In this sense, predictions are a key focusing tool in the debugging process. As you may have noticed, as our programs get more and more complex, it is harder to keep track of how all the different pieces work together. This knowledge of how "it all works" is integral to reconciling the observed bug, but if we don't put guard rails in place, we may, by distraction or by force, have to try to keep too much of our program in our head at one time. Good program design alleviates this problem by quite a bit, but explicit predictions help us be even more razor-focused in our search.

That being said, what do these predictions look like? Simply put, if we've done a good job of capturing our assumptions about how our program works, we should predict that one or more of these assumptions is incorrect! For example, if we establish a class invariant that a field of an object is non-null our prediction can simply be that this invariant was broken!
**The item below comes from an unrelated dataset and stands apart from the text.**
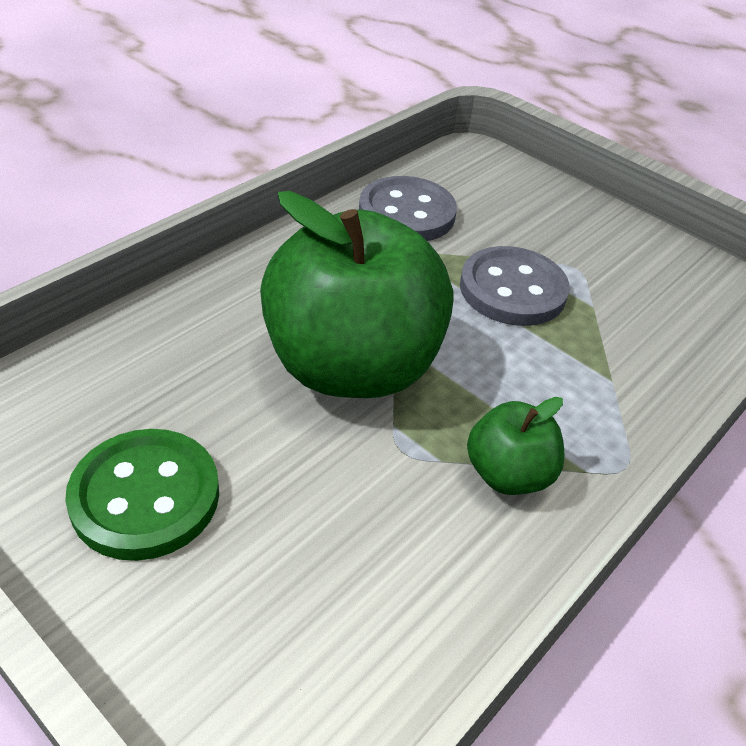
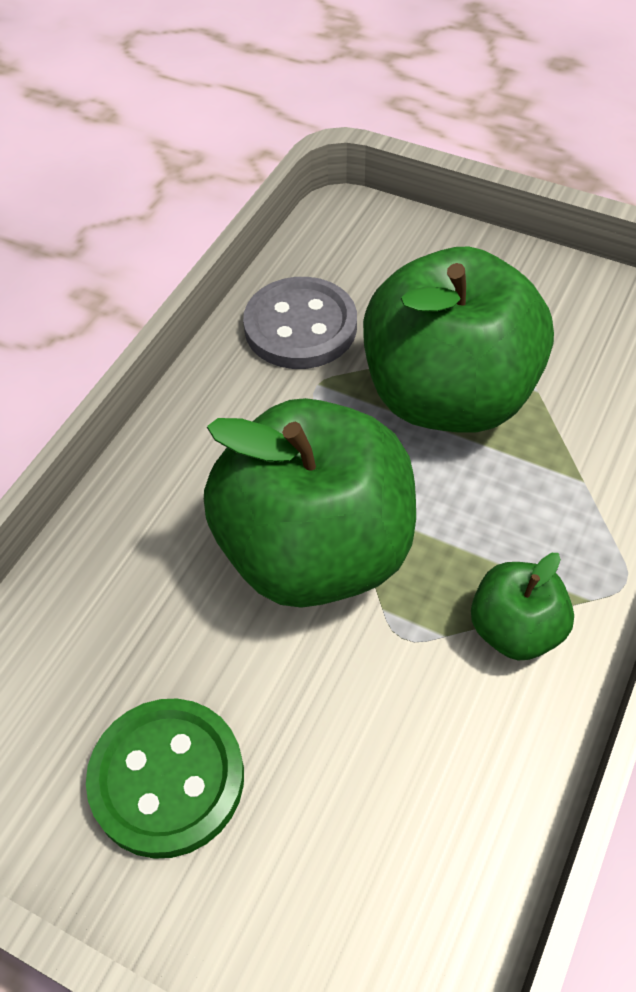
camera: 10 degrees left, 10 degrees up
(512, 290) = (448, 396): grey button -> green apple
When convenient, we can try to be more refined in our prediction, e.g., the field in question is non-null because we didn't initialize it in a particular situation. However, we should not enter decision paralysis when debugging! Sometimes it is more prudent to make a simple, almost trivial prediction, verify it, and then use the information we gather during the verification phase to make a more refined prediction!

Predicting the Problem

One way to approach the business of predicting the problem is to use our mental models of computation to head-verify whether the invariants hold. By doing so, you will likely notice that minIdx code seems to be doing its job and perhaps the swap code is suspect! Subsequently, our prediction can be as simple as:

The swapping portion of insertionSort is not doing the right thing.
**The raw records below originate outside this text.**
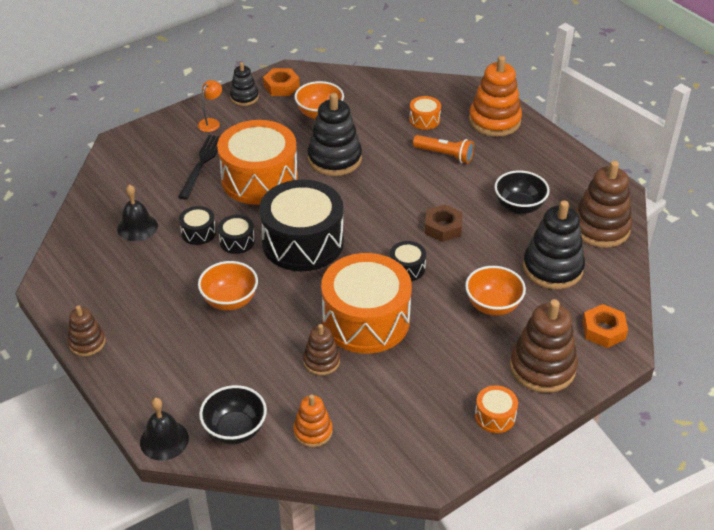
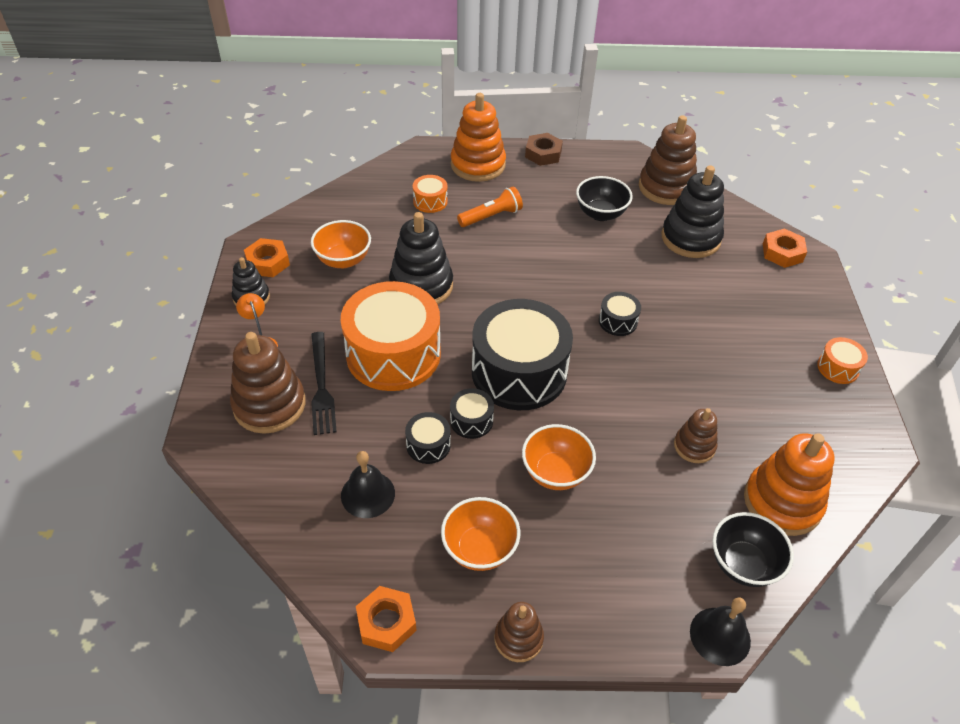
camera: 55 degrees left, 5 degrees up
(55, 281) = (386, 622): none -> orange nut
(202, 164) = (321, 386): black fork -> black fork turned 150 degrees counterclockwise
(313, 431) = (782, 502): orange stacking toy -> orange stacking toy, size x1.78
(366, 320) = (663, 385): orange drum -> none
(443, 227) = (585, 270): brown nut -> brown nut (543, 154)
(493, 306) = (707, 296): orange bowl -> orange bowl (479, 549)
(542, 367) = (800, 309): brown stacking toy -> brown stacking toy (269, 405)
However, you may not see this is the problem just yet, and that's fine! A prediction is just that: something for us to verify in the following steps. So it is equally valid to predict that minIdx is being computed incorrect:

The invariant on minIdx is not being preserved appropriately.

Making Change (‡)

Consider the following buggy Java implementation of a function that makes change. It does so by returning an array of four integers that reports the amount of cents (¢1), nickels (¢5), dimes (¢10), and quarters (¢25) used to make change for the given amount (in cents).
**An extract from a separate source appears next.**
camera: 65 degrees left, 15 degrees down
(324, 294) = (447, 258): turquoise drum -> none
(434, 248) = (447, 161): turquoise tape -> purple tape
public static int[] makeChange(int cents) {
    int[] change = new int[] { 0, 0, 0, 0 };
    change[3] = cents / 25;
    cents     = cents % 25;
    change[2] = cents / 25;
    cents     = cents % 10;
    change[1] = cents / 10;
    cents     = cents % 5;
    change[0] = cents;
    return change;
}

Go through the first three steps of the hypothesis-driven debugging process to identify a problem in the method and eventually make a prediction as to why this method is incorrect.